Senin, 17 Oktober 2011

KERLINGAN TAWA TRADISIONAL YANG TERKIKIS DI BUMI PERTIWI


Apakah kalian masih ingin berbagi cerita masa kecil kalian? Jika saya masih ingin berbagi cerita lebih mengenai masa kecil saya. Dulu saya masih sempat memainkan permainan dakon, petak umpet, slebur-sleburan. Wah,waktu itu adalah momen yang menyenangkan bagi saya. Bagaimana dengan para sohib pembaca?
Kali ini saya akan berbagi tentang mainan tradisional kepada para sohib pembaca. Jika kita pernah melihat atau mungkin membaca berbagai media dalam topik ini serasa kembali pada jaman jadul. Masa yang mungkin menyenangkan bagi kebanyakan orang pada tahun 1990-an ke atas  di dalam sebuah lingkup mainan “jadul”. Tapi tahukah kalian tak hanya masa-masa indah kalian yang terkikis dari roda waktu kehidupan, namun era-era mainan bumi pertiwi tersebut juga hampir terkikis punah di dalam peradaban modern masa kini. Sangat ironis sekali jika kita kehilangan suatu peninggalan kreasi para leluhur yang kini telah ditinggalkan oleh generasi penerusnya sendiri.

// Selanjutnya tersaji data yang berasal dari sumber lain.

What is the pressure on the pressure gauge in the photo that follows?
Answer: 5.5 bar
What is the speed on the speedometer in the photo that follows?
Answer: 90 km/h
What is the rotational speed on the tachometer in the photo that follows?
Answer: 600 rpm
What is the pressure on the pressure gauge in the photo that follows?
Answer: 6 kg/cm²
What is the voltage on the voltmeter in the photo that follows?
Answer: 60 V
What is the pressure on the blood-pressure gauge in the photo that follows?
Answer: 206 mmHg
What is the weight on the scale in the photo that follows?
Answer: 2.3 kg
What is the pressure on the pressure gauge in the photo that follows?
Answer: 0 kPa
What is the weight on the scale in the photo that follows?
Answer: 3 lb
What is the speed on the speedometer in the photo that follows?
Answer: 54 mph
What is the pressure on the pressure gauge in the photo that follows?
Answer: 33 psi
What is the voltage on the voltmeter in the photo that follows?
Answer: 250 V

Untung saja, di sebuah daerah tepatnya di kota Bantul Yogyakarta sekelompok orang renta berusia 75 tahun ke atas masih bersedia untuk menggeluti dunia bisnis yang tak layak lagi  bersaing. Selain untuk mengisi perut keluarga juga merupakan hobi dalam membuat mainan-mainan jadul tersebut. Katakanlah mbah Wiyar salah satu kelompok tetua yang dengan senang hati masih konsisten dalam pembuatan mainan jadul ini. Kegiatannya yang selalu dimulai rutin dari jam 4 pagi hingga jam 4 sore itu hanya meraup sedikit keuntungan. Bagaimana tidak, untuk satu mainan hanya dihargai 1000 rupiah saja dan itu jarang sekali laku, sebuah penghargaan yang terlalu kejam untuk seorang nenek yang berusaha mempertahankan warisan budaya. Kitiran, Sarang Burung, dan Payungan itulah yang selalu dijajakannya setiap hari di sekitar lingkungan sekolah berharap masih ada yang membeli. Tapi kenyatannya hanya bisa dihitung jari yang mau membeli itupun karena mungkin ada keterpaksaan atau harga yang relatif murah.
Mengapa demikian? Karena pemerintah kurang bisa mengatur pasokan barang impor modern sehingga hampir-hampir melahap produk dalam negeri, kedua efek globalisasi IT yang kurang bisa diseimbangkan dengan budaya tradisional. Akibatnya apapun yang berbau modern lebih digemari daripada yang tradisional (dalam hal musik,tarian,hingga permainan) padahal kita tahu bahwa mainan tradisional itu lebih ramah lingkungan dan aman penggunaannya daripada mainan modern (contohnya saja pistol mainan)
Jadi jika kita hanya menggantungkan para orang renta tersebut untuk melestarikannya, bisa jadi sejarah warisan leluhur yang begitu indah dan kreatif akan meninggalkan kita sehinggga negara kita akan menjadi sebuah negara tanpa aset yang bisa dikenang. Cobalah kita tengok negara barat atau negara tetangga mereka semua pada ngiler sama aset-aset budaya kita. So, sebelum mereka mengklaim, marilah kita budayakan bersama-sama warisan leluhur bangsa. Sehingga nantinya kita akan menjadi bangsa yang  lengkap dengan jati diri bangsanya dan mudah dikenal di mata dunia.